女性だけを対象にするのは不合理で不公平?

 さらに女性のキャリア形成不足を生じさせている原因を探ると、そこには女性社員のキャリア意識の不足が起因しています。本人の管理職志向が乏しいため、みずから積極的に役割を拡大しようとしないことに加え、上司も上昇意欲の感じられない人に経験を積ませるような仕事を与えようとしないのです。そのような事情から、まず女性管理職候補のキャリア意識を高めるための研修に取り組む企業が増えています。

 しかし、女性管理職候補に対する研修への批判の声も聞かれます。「意識の乏しい人に投資をするのは合理性に欠くのではないか」という意見もありますし、既に管理職に昇格した女性からは、「私のときにはそのような研修はなかったのに甘すぎる」といった声も聞かれます。どちらももっともな意見のようにも感じられますが、その是非を判断するためには、(1)そもそも何のためにこのような研修を行うのか、という本質的な目的と、(2)なぜ女性のキャリア意識が不足しているのか、という根本的な要因の2つについて考えることが必要です。

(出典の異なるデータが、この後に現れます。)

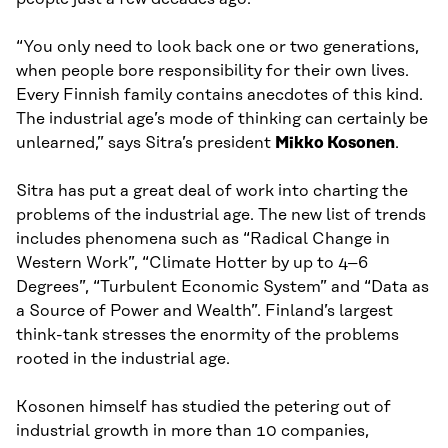
“You only need to look back one or two generations,
when people bore responsibility for their own lives.
Every Finnish family contains anecdotes of this kind.
The industrial age’s mode of thinking can certainly be
unlearned,” says Sitra’s president
Mikko Kosonen
.
Sitra has put a great deal of work into charting the
problems of the industrial age. The new list of trends
includes phenomena such as “Radical Change in
Western Work”, “Climate Hotter by up to 4–6
Degrees”, “Turbulent Economic System” and “Data as
a Source of Power and Wealth”. Finland’s largest
think-tank stresses the enormity of the problems
rooted in the industrial age.
Kosonen himself has studied the petering out of
industrial growth in more than 10 companies,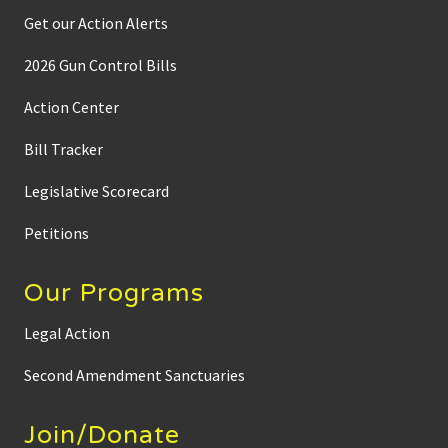
Get our Action Alerts
2026 Gun Control Bills
Action Center
Bill Tracker
Legislative Scorecard
Petitions
Our Programs
Legal Action
Second Amendment Sanctuaries
Join/Donate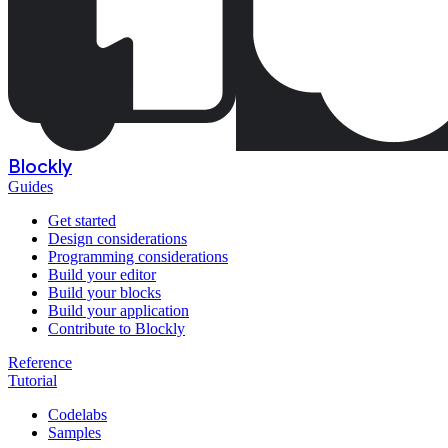
Blockly
Guides
Get started
Design considerations
Programming considerations
Build your editor
Build your blocks
Build your application
Contribute to Blockly
Reference
Tutorial
Codelabs
Samples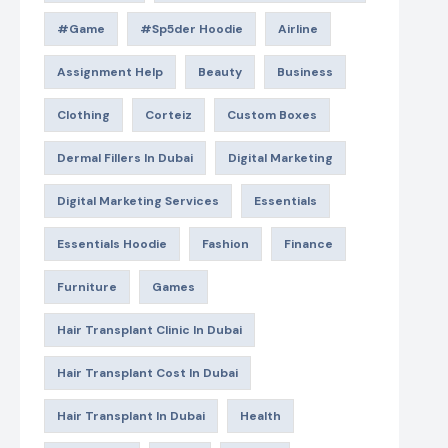
#game
#Sp5der Hoodie
Airline
Assignment Help
Beauty
Business
Clothing
Corteiz
Custom Boxes
Dermal Fillers In Dubai
Digital Marketing
Digital Marketing Services
Essentials
Essentials Hoodie
Fashion
Finance
Furniture
Games
Hair Transplant Clinic In Dubai
Hair Transplant Cost In Dubai
Hair Transplant In Dubai
Health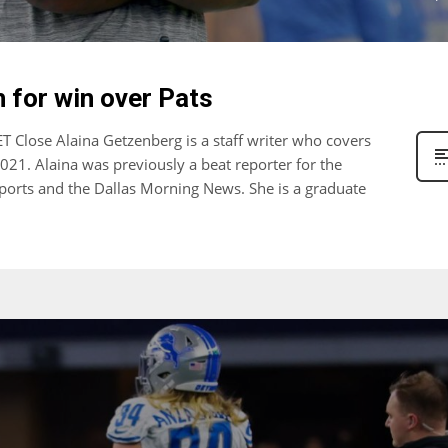
h for win over Pats
 Close Alaina Getzenberg is a staff writer who covers
2021. Alaina was previously a beat reporter for the
ports and the Dallas Morning News. She is a graduate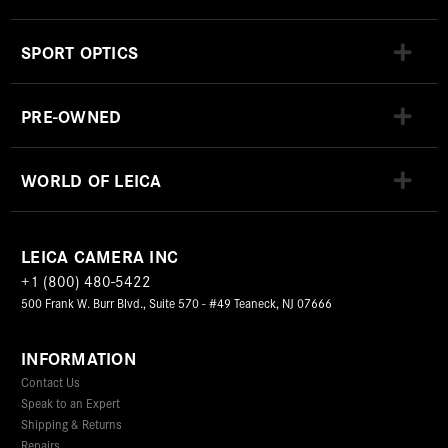
SPORT OPTICS
PRE-OWNED
WORLD OF LEICA
LEICA CAMERA INC
+1 (800) 480-5422
500 Frank W. Burr Blvd., Suite 570 - #49 Teaneck, NJ 07666
INFORMATION
Contact Us
Speak to an Expert
Shipping & Returns
Repairs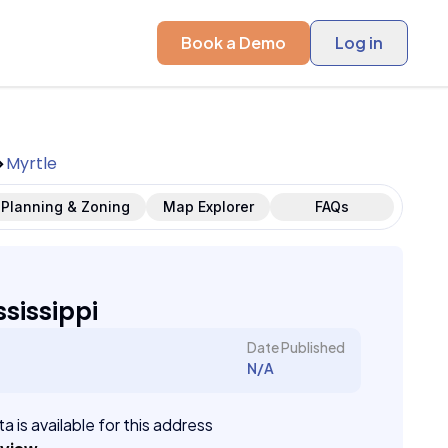
Book a Demo
Log in
Myrtle
Planning & Zoning
Map Explorer
FAQs
ssissippi
Date Published
N/A
a is available for this address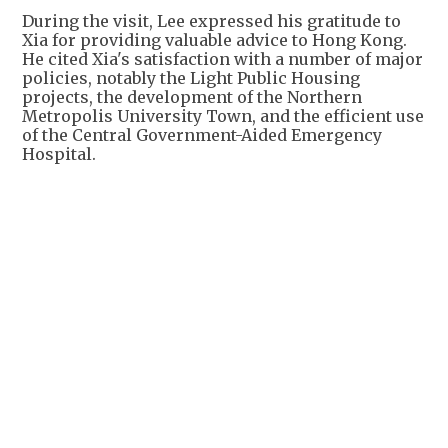
During the visit, Lee expressed his gratitude to
Xia for providing valuable advice to Hong Kong.
He cited Xia's satisfaction with a number of major
policies, notably the Light Public Housing
projects, the development of the Northern
Metropolis University Town, and the efficient use
of the Central Government-Aided Emergency
Hospital.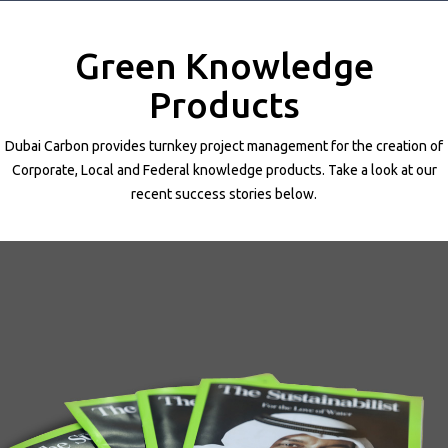
Projects
Media
Green Knowledge
Center
Competencies
Products
Events
Dubai Carbon provides turnkey project management for the creation of
Corporate, Local and Federal knowledge products. Take a look at our
recent success stories below.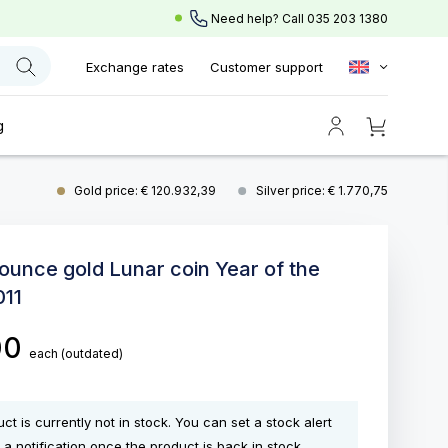
Need help? Call
035 203 1380
Exchange rates
Customer support
g
Gold price: € 120.932,39
Silver price: € 1.770,75
 ounce gold Lunar coin Year of the
011
,00
each
(outdated)
ct is currently not in stock. You can set a stock alert
 a notification once the product is back in stock.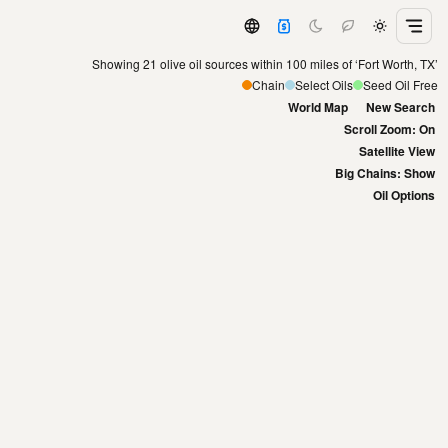
Showing 21 olive oil sources within 100 miles of ‘Fort Worth, TX’
Chain
Select Oils
Seed Oil Free
World Map
New Search
Scroll Zoom: On
Satellite View
Big Chains: Show
Oil Options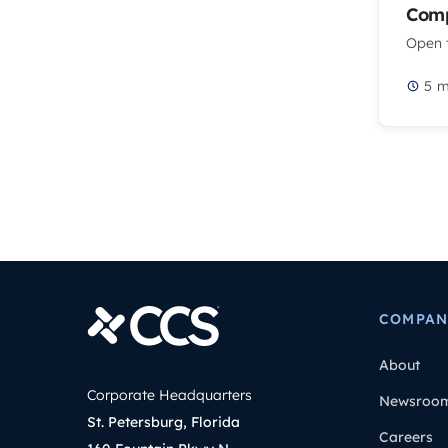
Comp
Open t
5
m
COMPAN
About
Corporate Headquarters
Newsroo
St. Petersburg, Florida
Careers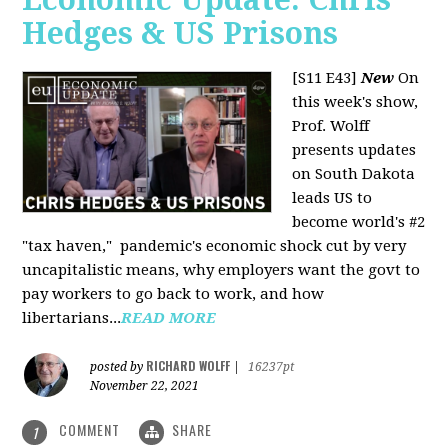
Hedges & US Prisons
[S11 E43]
New
On
this week's show,
Prof. Wolff
presents updates
on South Dakota
leads US to
become world's #2
"tax haven," pandemic's economic shock cut by very
uncapitalistic means, why employers want the govt to
pay workers to go back to work, and how
libertarians...
READ MORE
RICHARD WOLFF
posted by
|
16237pt
November 22, 2021
COMMENT
SHARE
1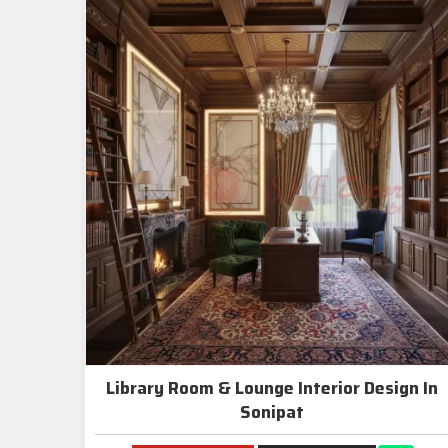
Library Room & Lounge Interior Design In
Sonipat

 前者から述べると、研修などによる意識付けがなくても管理職になったという女性には、この手の研修は必要ありませんでした。男性管理職が共有する価値観にみずから同化できる女性社員には、特段の対策は必要ないのです。しかし、従来の管理職像に同化できる人ばかりが昇格しても、ダイバーシティ推進の経営上の効果は限定的です。そのような状況のままでは、いつまで経っても、社員の発想や行動様式が変わらないからです。

 したがって、現時点ではキャリア意識に欠けるかもしれないけれども、多様な価値観を持った女性社員の活躍を促してこそ、ダイバーシティ推進の意義が得られます。女性管理職候補の選抜研修は、企業が変わるために必要な投資なのであって、女性優遇策ではないと考えることが必要です。また、この施策はキャリア意識における男女差が解消されるまでの経過措置と捉えられるべきでしょう。